What you give back must match the records below exactly, apart from the pictures, which are omitted.

Start of Block

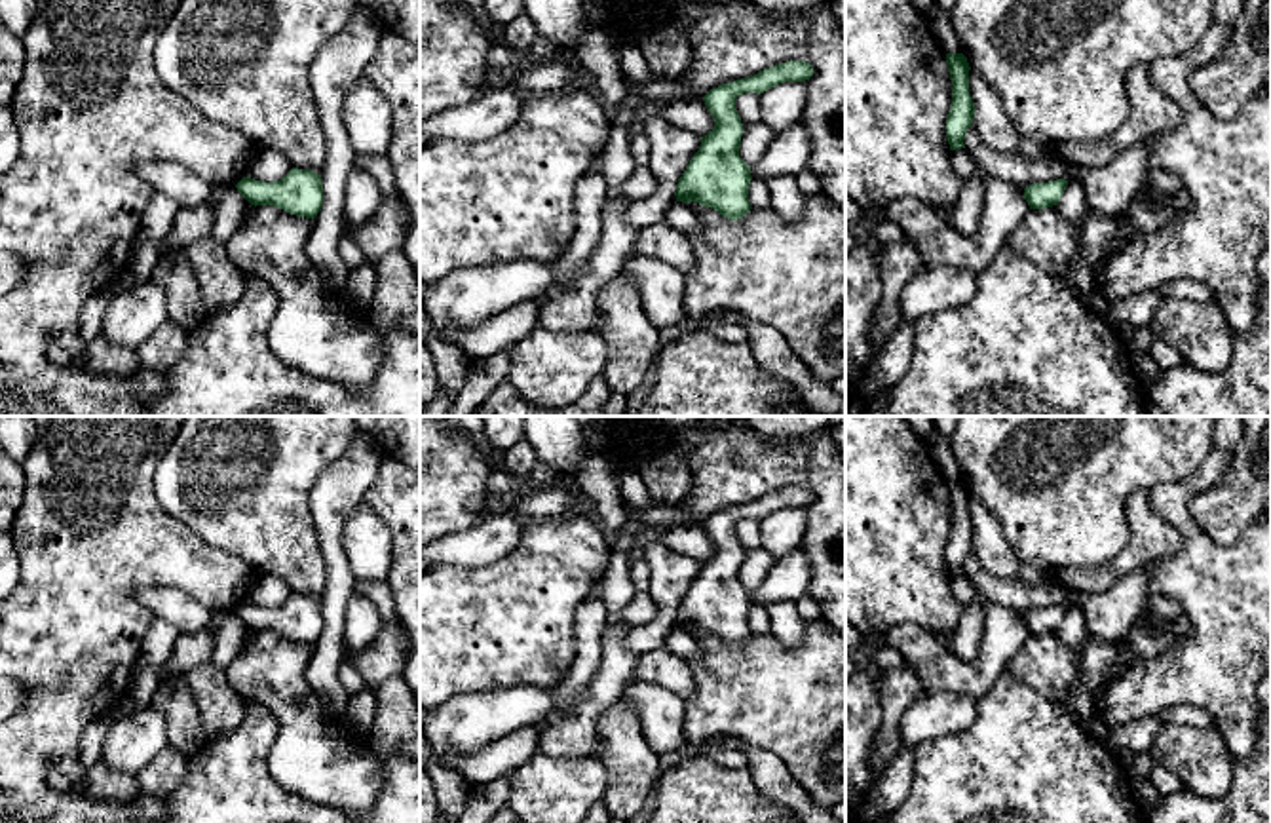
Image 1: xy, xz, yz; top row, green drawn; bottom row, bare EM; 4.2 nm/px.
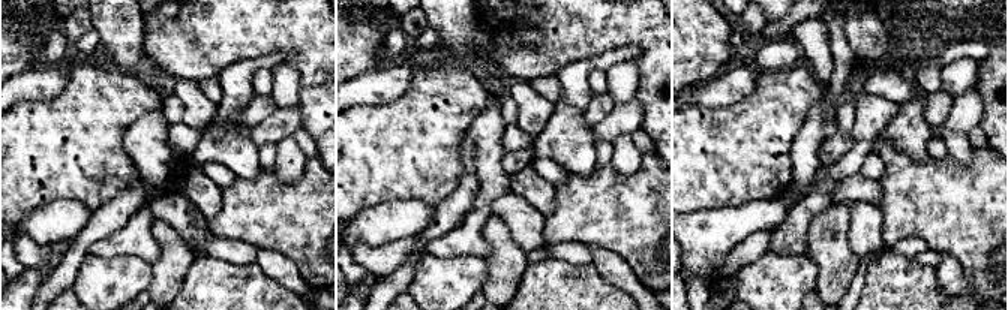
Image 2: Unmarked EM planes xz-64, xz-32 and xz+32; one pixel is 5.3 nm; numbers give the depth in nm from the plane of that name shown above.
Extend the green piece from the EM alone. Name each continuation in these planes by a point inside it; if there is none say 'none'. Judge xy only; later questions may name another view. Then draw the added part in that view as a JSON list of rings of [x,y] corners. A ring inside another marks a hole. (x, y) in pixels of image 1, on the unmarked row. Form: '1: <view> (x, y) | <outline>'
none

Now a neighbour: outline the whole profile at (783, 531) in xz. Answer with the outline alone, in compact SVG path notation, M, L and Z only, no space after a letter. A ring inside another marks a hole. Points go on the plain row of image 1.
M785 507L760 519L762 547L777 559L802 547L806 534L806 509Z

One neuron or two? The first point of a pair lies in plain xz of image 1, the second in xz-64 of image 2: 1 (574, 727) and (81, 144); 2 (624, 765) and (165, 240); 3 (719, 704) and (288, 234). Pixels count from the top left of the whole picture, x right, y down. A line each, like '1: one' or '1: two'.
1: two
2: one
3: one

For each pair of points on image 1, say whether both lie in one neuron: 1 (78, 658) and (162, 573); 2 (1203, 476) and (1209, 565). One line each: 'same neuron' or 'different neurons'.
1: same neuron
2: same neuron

End of Block

### Result of the task
Image 1: xy, xz, yz; top row, green drawn; bottom row, bare EM; 4.2 nm/px.
Image 2: Unmarked EM planes xz-64, xz-32 and xz+32; one pixel is 5.3 nm; numbers give the depth in nm from the plane of that name shown above.
Extend the green piece from the EM alone. Name each continuation in these planes by a point inside it; if there is none say 'none'. Judge xy only; later questions may name another view. Then draw the added part in that view as a JSON list of rings of [x,y] corners. A ring inside another marks a hole. (x, y) in pixels of image 1, on the unmarked row. Form: '1: <view> (x, y) | <outline>'
none

Now a neighbour: outline the whole profile at (783, 531) in xz. Answer with the outline alone, in compact SVG path notation, M, L and Z only, no space after a letter. A ring inside another marks a hole. Points go on the plain row of image 1.
M785 507L760 519L762 547L777 559L802 547L806 534L806 509Z

One neuron or two? The first point of a pair lies in plain xz of image 1, the second in xz-64 of image 2: 1 (574, 727) and (81, 144); 2 (624, 765) and (165, 240); 3 (719, 704) and (288, 234). Pixels count from the top left of the whole picture, x right, y down. A line each, like '1: one' or '1: two'.
1: two
2: one
3: one

For each pair of points on image 1, say whether both lie in one neuron: 1 (78, 658) and (162, 573); 2 (1203, 476) and (1209, 565). One line each: 'same neuron' or 'different neurons'.
1: same neuron
2: same neuron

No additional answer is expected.